Uwe Reinhardt, in his commentary, concedes that the given database on the
Swiss health system can support rival hypotheses. However the wish-it-were-true comments that provide support for the CDHC hypothesis is countered by the fact that (1) there is no correlation between consumer-sensitive cost sharing and per capita health spending, and (2) superior quality could not have been achieved by Swiss health care shoppers because they have no reliable source on health care quality. CDHC has not been the source of the market ideal of higher quality at lower cost. Before our nation dives into a transformed CDHC system, we should look at some of Herzlinger and Parsa-Parsi’s “Lessons for the United States” wherein the Swiss CDHC model falls short:”To attain cost control and consumer responsiveness, it is necessary to permit considerable experimentation in insurance policies’ coverage, benefits, and terms…”
“To reward efficient, effective providers, it is necessary to permit health care providers to innovate freely in the delivery of health care and its pricing… Providers will thus be motivated to innovate in health care services for the sick and to earn revenues by responding to consumer demand rather than relying on guaranteed budgets or clients.”

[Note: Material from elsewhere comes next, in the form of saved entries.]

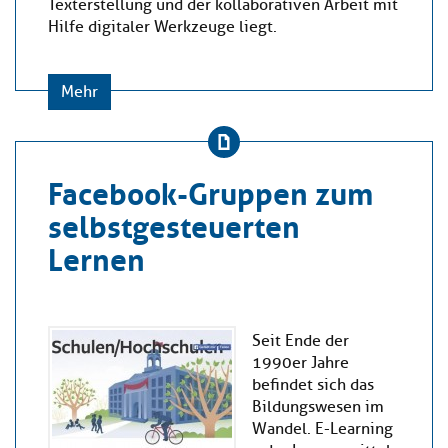
Texterstellung und der kollaborativen Arbeit mit
Hilfe digitaler Werkzeuge liegt.
Mehr
Facebook-Gruppen zum
selbstgesteuerten
Lernen
Seit Ende der
1990er Jahre
befindet sich das
Bildungswesen im
Wandel. E-Learning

“Over time, the growth in compulsory benefits has absorbed an increasing fraction of the consumers’ payment, thus compromising the consumer-driven
aspects of the Swiss system. To avoid growth in compulsory benefits, it is necessary to require coverage in terms of dollars, not benefits; for example, require insurance for all health care expenses exceeding a certain amount, rather than specific benefits.”

This is not code language. Any health policy analyst understands precisely the policy implications of these concepts. Not realizing that these articles would be released today, in yesterday’s Quote of the Day message I discussed mandatory purchase of insurance by individuals (individual mandate) in a highly regulated insurance environment. This seems to describe the Swiss system fairly accurately. Loosening regulatory controls and depending more on marketplace choice, as Herzlinger and Parsa-Parsi suggest, would threaten rather than enhance the value that the Swiss are currently receiving in health care.

Moving in the other direction, merging all insurers into a single payer would provide the opportunity to ensure maximal value by corralling costs and by rewarding providers for quality. Consumers understand that they will never have enough knowledge to fully orchestrate their own care. They just want to have confidence in a system that is designed to provide maximal value. And single payer is specifically designed to do just that.